I’m thinking about converting all of the fields on my website to store as HTML, and then convert to alternative formats as needed for the destination. But I still have some unanswered questions.

When I first set up this site, I had some fields that took HTML and some fields that took plain text. For example, for articles (like this one), the Title and Summary fields were plain text and the Content field was HTML.

The idea was that Title and Summary would be used for syndication to Twitter and Mastodon, so plain text was a better fit. But for use on my site, I was missing the ability to usefully markup this content. So I converted several fields to accept Markdown, thinking that Markdown makes an ok plain text output and can be converted to HTML for uses where that’s available.

Now I’m feeling the limitation of pure Markdown fields, and I’m thinking everything should be stored as HTML and converted to plain text as needed for the destination. In theory, HTML is valid in Markdown, so I could allow all fields accept Markdown and convert to HTML on save. Then I could still author with the simpler Markdown syntax, use HTML as needed, and saving would convert it all to HTML.

For any markup that is not covered by Markdown’s syntax, you simply use HTML itself. There’s no need to preface it or delimit it to indicate that you’re switching from Markdown to HTML; you just use the tags.

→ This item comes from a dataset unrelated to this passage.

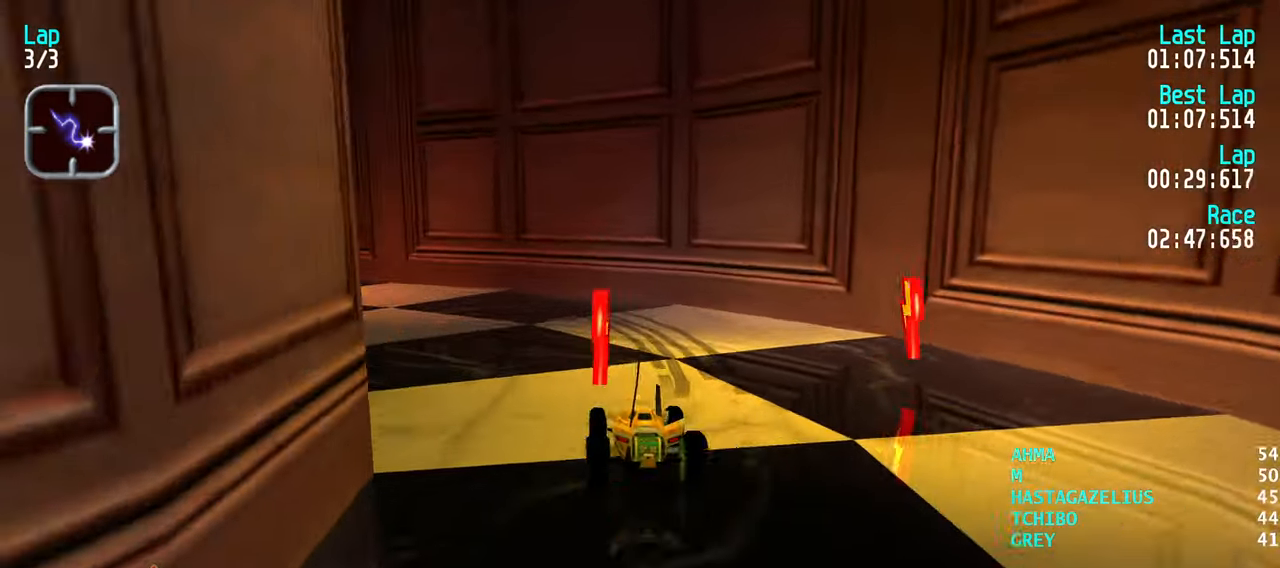
{"keys": ["left", "up"], "events": [[67, "left", "down"], [434, "left", "up"], [484, "left", "down"]]}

A couple of unresolved questions still stand: what’s a good python library for converting HTML to plain text, and how do I handle character limits for specific fields?

For converting to plain text, it’s not just a matter of stripping tags. I’d like Markdown-ish syntax for things like strong and em tags. But also special formatting for cite tags. And I’d like paragraphs to be separated by double spaces. I’m hopeful that a package exists that handles the conversion and some customizations, but I haven’t found it yet.

For handling character limits, I don’t know. I couldn’t rely on database configuration for this because the field needs to handle the larger HTML format. I’d want to enforce character limits on the plain text version.

I’m still thinking this one through, but I think making this conversion would enable more powerful flexibility on the authoring, presenting, and syndication sides of things.